Und die Roten schmeißen Sie raus?

Hier gibt es zwei Möglichkeiten: Vielleicht ist der Betreffende auf dem falschen Job und wir müssen ihn versetzen. Unter Umständen muss man sich von einem dauerhaften "Redboxer" aber auch trennen. Wir sind schließlich ein leistungsorientiertes Unternehmen.

Wie sieht der Zeitplan für das Projekt aus?

Seit diesem Jahr arbeiten wir nach diesem System. Das heißt, Ende des Jahres erfolgt zum ersten Mal die Einordnung in die Potenzialmatrix.

Im Unternehmen war sicher nicht jeder begeistert.

Es trifft auf sehr viel positive Resonanz. Alle die mehr wollen, aber bislang keine Chance hatten, sehen jetzt die Möglichkeit, sichtbar zu werden und sich weiterzuentwickeln.

Sicher, die in den grünen Kästchen werden sich freuen, aber was passiert mit den anderen?

Je nachdem, wo ein Mitarbeiter in der Matrix landet, gibt es Entwicklungspläne. Die leiten sich aus dem Geleisteten und der Potenzialeinschätzung ab. Auch Wünsche und familiäre Umstände fließen dort mit ein.

Und die Mitarbeiter in den Werken?

Die fallen in das gleiche System. Dort sind aber relativ gesehen weniger Mitarbeiter, die eine Managementfunktion anstreben, als in der Verwaltung.

Wie lange mussten Sie diskutieren, bis Sie den Betriebsrat im Boot hatten?

Für die Region D-A-CH haben wir mit 14 unterschiedlichen Betriebsratsgremien parallel verhandelt.

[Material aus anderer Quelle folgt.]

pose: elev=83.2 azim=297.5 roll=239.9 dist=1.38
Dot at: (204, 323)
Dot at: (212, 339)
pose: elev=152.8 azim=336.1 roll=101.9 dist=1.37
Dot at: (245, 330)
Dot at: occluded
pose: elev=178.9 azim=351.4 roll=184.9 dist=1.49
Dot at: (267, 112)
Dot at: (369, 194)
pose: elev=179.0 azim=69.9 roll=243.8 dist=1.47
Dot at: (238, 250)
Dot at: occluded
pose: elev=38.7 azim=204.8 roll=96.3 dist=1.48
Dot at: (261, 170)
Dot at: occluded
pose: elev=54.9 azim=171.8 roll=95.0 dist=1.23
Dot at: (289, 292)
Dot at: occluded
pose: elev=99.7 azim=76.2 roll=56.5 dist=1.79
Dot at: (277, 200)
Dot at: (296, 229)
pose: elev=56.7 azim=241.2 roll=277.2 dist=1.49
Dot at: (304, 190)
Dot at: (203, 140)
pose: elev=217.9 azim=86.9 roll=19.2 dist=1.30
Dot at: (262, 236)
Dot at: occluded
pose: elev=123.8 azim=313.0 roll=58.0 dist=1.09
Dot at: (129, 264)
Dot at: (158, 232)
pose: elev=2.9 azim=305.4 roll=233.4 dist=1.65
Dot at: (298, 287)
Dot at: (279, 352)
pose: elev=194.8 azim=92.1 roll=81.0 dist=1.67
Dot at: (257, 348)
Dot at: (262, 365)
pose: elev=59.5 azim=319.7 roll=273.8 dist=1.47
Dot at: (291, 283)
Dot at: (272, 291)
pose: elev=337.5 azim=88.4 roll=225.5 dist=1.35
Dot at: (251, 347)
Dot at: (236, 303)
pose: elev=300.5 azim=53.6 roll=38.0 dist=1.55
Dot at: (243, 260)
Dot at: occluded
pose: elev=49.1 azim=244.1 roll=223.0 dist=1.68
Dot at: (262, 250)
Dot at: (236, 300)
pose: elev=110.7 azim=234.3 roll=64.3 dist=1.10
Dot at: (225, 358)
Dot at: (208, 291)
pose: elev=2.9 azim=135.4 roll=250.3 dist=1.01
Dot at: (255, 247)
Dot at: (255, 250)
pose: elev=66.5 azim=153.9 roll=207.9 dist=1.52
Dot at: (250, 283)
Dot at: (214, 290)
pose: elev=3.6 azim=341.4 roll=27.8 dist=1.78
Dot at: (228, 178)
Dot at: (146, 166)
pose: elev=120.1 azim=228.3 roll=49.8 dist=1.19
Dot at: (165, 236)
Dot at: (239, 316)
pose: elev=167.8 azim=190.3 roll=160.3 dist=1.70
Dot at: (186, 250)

Es gab dabei von vornherein eine große Unterstützung, aber auch Ängste, dass wir das Instrument missbrauchen könnten, um die Orangefarbenen und Roten zu kündigen. Den Zahn konnten wir ziehen.

Wo mussten Sie dem Betriebsrat entgegenkommen?

Beim Leistungsprinzip haben wir keine Kompromisse gemacht. Aber es gibt keine "forced Distribution". Also keine fest zu erreichenden Quoten in der Potenzialmatrix. Damit haben wir signalisiert, dass es uns in erster Linie um ein Personalentwicklungsinstrument geht.

Mit welchen Maßnahmen stellen Sie sich dem demografischen Wandel?

Wir haben die Altersverteilung an allen Unilever-Standorten in der Region D-A-CH analysiert, um herauszufinden, wie ausbalanciert sie ist. Es gilt zu verhindern, dass erfahrene Kollegen "im Pulk" in Rente gehen – und dann das große Loch kommt. Das hat vielen die Augen geöffnet und das Bewusstsein für die Problematik geschärft. So können wir jetzt mit vielerlei Maßnahmen gegensteuern. Wir haben zum Beispiel eine weitere Betriebsrentenkomponente geschaffen, die "Unilever Zusatzrente". Dabei sparen die Mitarbeiter Geld an, und Unilever stockt diese Beträge zum Teil auf. Das wird sehr positiv angenommen, besonders in den Werken. Weitere Maßnahmen sind in Planung.

Was bedeutet "lebenslanges Lernen" für Sie?

Früher wurden älteren Mitarbeitern nicht immer alle Weiterbildungsmaßnahmen zur Verfügung gestellt. Man war eher auf die jüngeren fokussiert. Das hat sich geändert. Wir investieren heute in alle Mitarbeiter – unabhängig vom Alter. Zudem gibt es die Überlegung, ältere Mitarbeiter ab 50 oder 55 für ein paar Jahre als Berater in interdisziplinären Gruppen einzusetzen, um deren enormes Know-how zu nutzen. "Inhouse-Consulting" heißt das Projekt.